Wired Magazine and the Challenges of Contemporary Literature

Thanks to Literary License for drawing our attention to this piece by Bruce Sterling in Wired detailing eighteen challenges for contemporary literature.

This is a pretty broad set of challenges, ranging from some more content based questions (“Literature is language-based and national; contemporary society is globalizing and polyglot,” or “Contemporary literature not confronting issues of general urgency; dominant best-sellers are in former niche genres such as fantasies, romances and teen books”), to challenges of audience development (“Means of book promotion, distribution and retail destabilized,” or “Ink-on-paper manufacturing is an outmoded, toxic industry with steeply rising costs”).
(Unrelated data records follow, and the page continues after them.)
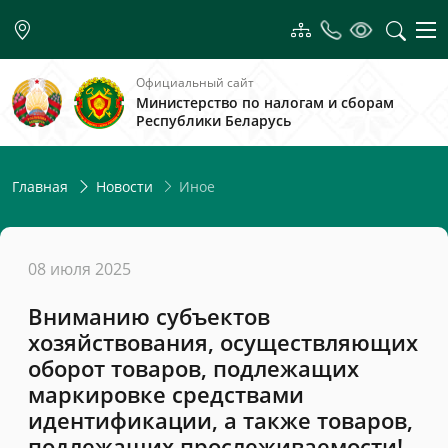
Официальный сайт
Министерство по налогам и сборам
Республики Беларусь
Иное
Главная
Новости
08 июля 2025
Вниманию субъектов
хозяйствования, осуществляющих
оборот товаров, подлежащих
маркировке средствами
идентификации, а также товаров,
подлежащих прослеживаемости!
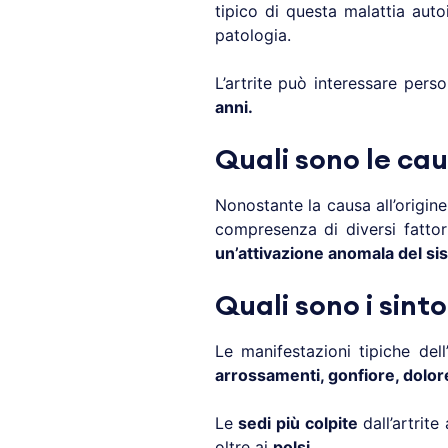
tipico di questa malattia au
patologia.
L’artrite può interessare pers
anni.
Quali sono le cau
Nonostante la causa all’origine
compresenza di diversi fattori
un’attivazione anomala del si
Quali sono i sinto
Le manifestazioni tipiche del
arrossamenti, gonfiore, dolor
Le
sedi più colpite
dall’artrite
oltre ai
polsi
.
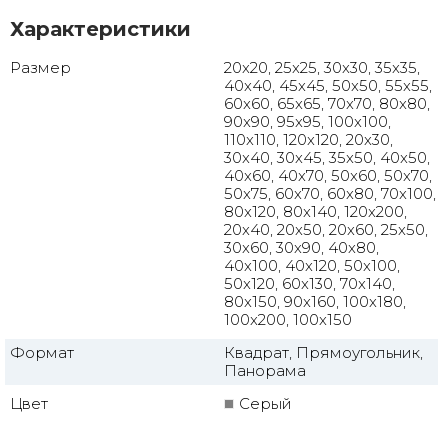
Характеристики
Размер
20x20, 25x25, 30x30, 35x35,
40x40, 45x45, 50x50, 55x55,
60x60, 65x65, 70x70, 80x80,
90x90, 95x95, 100x100,
110x110, 120x120, 20x30,
30x40, 30x45, 35x50, 40x50,
40x60, 40x70, 50x60, 50x70,
50x75, 60x70, 60x80, 70x100,
80x120, 80x140, 120x200,
20x40, 20x50, 20x60, 25x50,
30x60, 30x90, 40x80,
40x100, 40x120, 50x100,
50x120, 60x130, 70x140,
80x150, 90x160, 100x180,
100x200, 100x150
Формат
Квадрат, Прямоугольник,
Панорама
Цвет
Серый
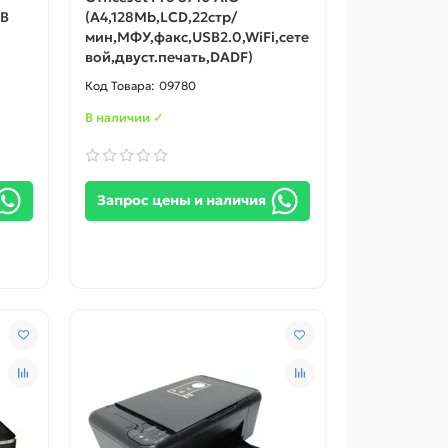
SB
(A4,128Mb,LCD,22стр/
мин,МФУ,факс,USB2.0,WiFi,сете
вой,двуст.печать,DADF)
09780
В наличии ✓
Запрос цены и наличия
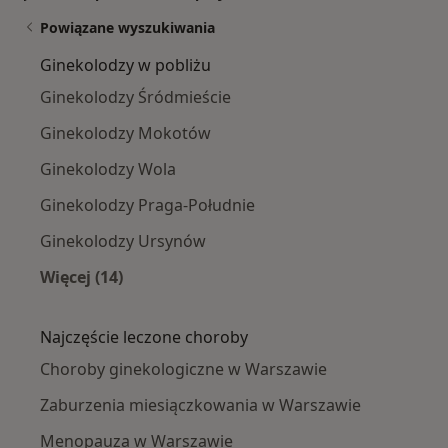
Powiązane wyszukiwania
Ginekolodzy w pobliżu
Ginekolodzy Śródmieście
Ginekolodzy Mokotów
Ginekolodzy Wola
Ginekolodzy Praga-Południe
Ginekolodzy Ursynów
Więcej (14)
Więcej w kategorii: Ginekolodzy w pobliżu
Najczęście leczone choroby
Choroby ginekologiczne w Warszawie
Zaburzenia miesiączkowania w Warszawie
Menopauza w Warszawie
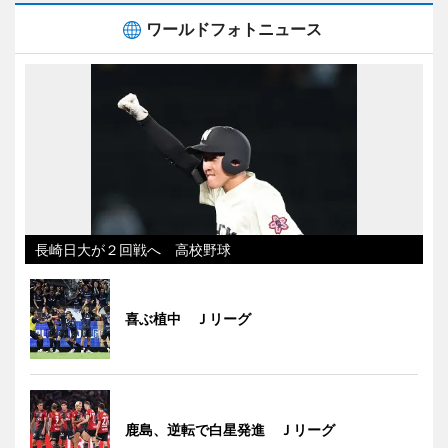
ワールドフォトニュース
長崎日大が２回戦へ 高校野球
喜ぶ植中 Ｊリーグ
鹿島、逆転で白星発進 Ｊリーグ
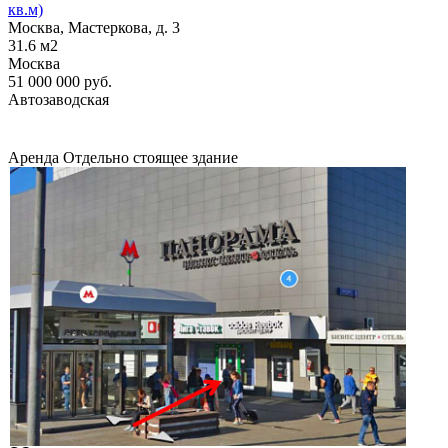
кв.м)
Москва, Мастеркова, д. 3
31.6
м2
Москва
51 000 000
руб.
Автозаводская
Аренда
Отдельно стоящее здание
Regardless, it’s a really interesting list that does point to many of the concerns and issues underlying our industry. Here are some of the others I think are most interesting:

Media conglomerates have poor business model; economically rationalized “culture industry” is actively hostile to vital aspects of humane culture.

Long tail balkanizes audiences, disrupts means of canon-building and fragments literary reputation.

Barriers to publication entry have crashed, enabling huge torrent of subliterary and/or nonliterary textual expression.

“Convergence culture” obliterating former distinctions between media; books becoming one minor aspect of huge tweet/ blog/ comics/ games / soundtrack/ television / cinema / ancillary-merchandise pro-fan franchises.